* SET OF TASKS:
• A. Using the article on AI in Australian project management software, decide whether each statement agrees with it: (i) AI is the primary reason 60% of Australian project managers give for their most recent software spend; (ii) most buyers say they struggle to realize the full value of AI tools; (iii) Patrick Albina is a director at Quintessential Consulting. Answer yes or no for each and quote the deciding words.
• B. Resume the article on AI in Australian project management software, writing on from its last sentence.

* PASSAGE FOR REVIEW:
AI Drives Aussie Project Management, but Security and Soft Skills Steal the Spotlight

There’s no doubt artificial intelligence is doing the heavy lifting in project management software these days, but if you think Aussie buyers are dazzled by shiny new features alone, think again.

According to Capterra’s just-released 2025 Project Management Software Trends report, while AI is the leading trigger for new software investments in Australia, the real action is happening behind the scenes - where security protocols, hybrid methodologies, and emotional intelligence are increasingly pulling rank on core functionality.

AI or die? Not quite, but it’s close

A solid 60% of Australian project managers cite AI as the primary reason for their most recent software spend. That’s no small call in a market still jittery from staffing squeezes, ESG pressures, and digital transformation fatigue. With AI tools promising everything from workflow automation to predictive risk modelling, organisations are betting on software to help do more with fewer hands on deck.

But if the hype cycle is peaking, so too is the reality check. Four in ten buyers say they’re struggling to realise the full value of these tools - hampered by poor integration, clunky onboarding, and a workforce not yet fluent in AI feature-speak.

“Just because something can be automated doesn’t mean it should,” says Patrick Albina, director at Quintessential Consulting and a veteran of strategic transformation. His advice? Match tech with capability, not just ambition.

* PROVIDED INFORMATION:
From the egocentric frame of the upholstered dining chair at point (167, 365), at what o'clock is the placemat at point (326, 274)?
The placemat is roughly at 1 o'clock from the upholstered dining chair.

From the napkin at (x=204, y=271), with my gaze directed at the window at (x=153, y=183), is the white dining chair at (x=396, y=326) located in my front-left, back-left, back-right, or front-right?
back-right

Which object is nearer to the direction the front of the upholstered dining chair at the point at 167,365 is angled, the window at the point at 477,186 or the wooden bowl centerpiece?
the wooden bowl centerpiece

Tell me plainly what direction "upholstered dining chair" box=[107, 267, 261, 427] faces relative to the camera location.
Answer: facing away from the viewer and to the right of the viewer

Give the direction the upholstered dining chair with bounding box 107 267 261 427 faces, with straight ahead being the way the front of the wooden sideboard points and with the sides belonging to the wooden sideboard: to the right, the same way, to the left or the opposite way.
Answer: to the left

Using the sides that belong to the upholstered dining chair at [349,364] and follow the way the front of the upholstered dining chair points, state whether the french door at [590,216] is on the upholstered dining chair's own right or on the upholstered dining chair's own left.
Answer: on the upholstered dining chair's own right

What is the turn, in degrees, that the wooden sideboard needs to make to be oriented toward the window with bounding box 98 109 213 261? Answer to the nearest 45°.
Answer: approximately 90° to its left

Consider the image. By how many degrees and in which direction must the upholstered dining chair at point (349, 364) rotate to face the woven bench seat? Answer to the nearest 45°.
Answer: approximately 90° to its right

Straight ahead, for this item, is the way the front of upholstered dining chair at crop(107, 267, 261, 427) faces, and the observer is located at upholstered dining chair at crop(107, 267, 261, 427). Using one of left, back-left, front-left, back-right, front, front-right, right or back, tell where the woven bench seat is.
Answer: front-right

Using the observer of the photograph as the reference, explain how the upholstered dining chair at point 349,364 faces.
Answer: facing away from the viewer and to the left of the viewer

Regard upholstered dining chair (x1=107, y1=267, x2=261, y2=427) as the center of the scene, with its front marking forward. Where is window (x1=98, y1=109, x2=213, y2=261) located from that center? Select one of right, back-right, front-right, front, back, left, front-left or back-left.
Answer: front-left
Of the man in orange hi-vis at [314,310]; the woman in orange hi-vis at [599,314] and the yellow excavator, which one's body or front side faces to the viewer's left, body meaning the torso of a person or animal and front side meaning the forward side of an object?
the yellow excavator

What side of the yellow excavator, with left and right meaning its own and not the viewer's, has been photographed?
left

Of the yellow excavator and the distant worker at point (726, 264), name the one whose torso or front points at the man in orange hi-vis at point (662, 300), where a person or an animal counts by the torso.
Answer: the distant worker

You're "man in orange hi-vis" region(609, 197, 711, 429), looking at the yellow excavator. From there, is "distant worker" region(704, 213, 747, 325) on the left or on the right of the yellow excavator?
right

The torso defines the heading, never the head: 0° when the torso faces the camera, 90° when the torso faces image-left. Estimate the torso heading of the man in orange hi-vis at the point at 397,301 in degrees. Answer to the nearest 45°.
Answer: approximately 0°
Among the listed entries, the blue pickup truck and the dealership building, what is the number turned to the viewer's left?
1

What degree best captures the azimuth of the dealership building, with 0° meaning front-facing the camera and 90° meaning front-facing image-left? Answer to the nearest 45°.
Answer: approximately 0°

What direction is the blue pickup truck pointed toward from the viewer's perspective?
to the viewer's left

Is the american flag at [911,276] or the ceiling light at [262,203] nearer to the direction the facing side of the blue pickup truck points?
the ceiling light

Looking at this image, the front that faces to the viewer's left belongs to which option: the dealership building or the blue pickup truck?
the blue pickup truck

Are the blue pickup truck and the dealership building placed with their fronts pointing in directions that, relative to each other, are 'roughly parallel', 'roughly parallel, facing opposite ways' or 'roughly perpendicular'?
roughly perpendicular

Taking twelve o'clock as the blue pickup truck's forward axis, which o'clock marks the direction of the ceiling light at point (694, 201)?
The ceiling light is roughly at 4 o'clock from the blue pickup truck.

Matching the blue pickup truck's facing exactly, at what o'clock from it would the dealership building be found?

* PER-TASK OUTPUTS:
• A.
(i) Yes: "A solid 60% of Australian project managers cite AI as the primary reason for their most recent software spend."
(ii) No: "Four in ten buyers say they’re struggling to realise the full value of these tools"
(iii) Yes: "says Patrick Albina, director at Quintessential Consulting"

• B.
Security: the new make-or-break feature

Functionality used to top the PM software shopping list. Not anymore. Today, 70% of Aussie buyers rank security as their number one concern - a sobering shift that reflects both the power and the peril of integrating AI with sensitive business data.

And no wonder. After Trello’s headline-grabbing breach in July 2024 - which saw 15 million email addresses exposed thanks to an unsecured API endpoint - buyers are more alert than ever to the risks lurking behind weak access controls and overexposed data pipelines.

In Albina’s view, it’s not just about ticking the ISO27001 box. “Security has to be cultural, not procedural,” he says. “If your people are circumventing systems to get things done, you’ve already lost.”

Emotional intelligence: the new AI enabler

As AI handles the grunt work, human skills are making a comeback. Some 58% of project managers say their use of emotional intelligence has increased since adopting AI - think conflict resolution, stakeholder alignment, and that ever-elusive skill of reading the room.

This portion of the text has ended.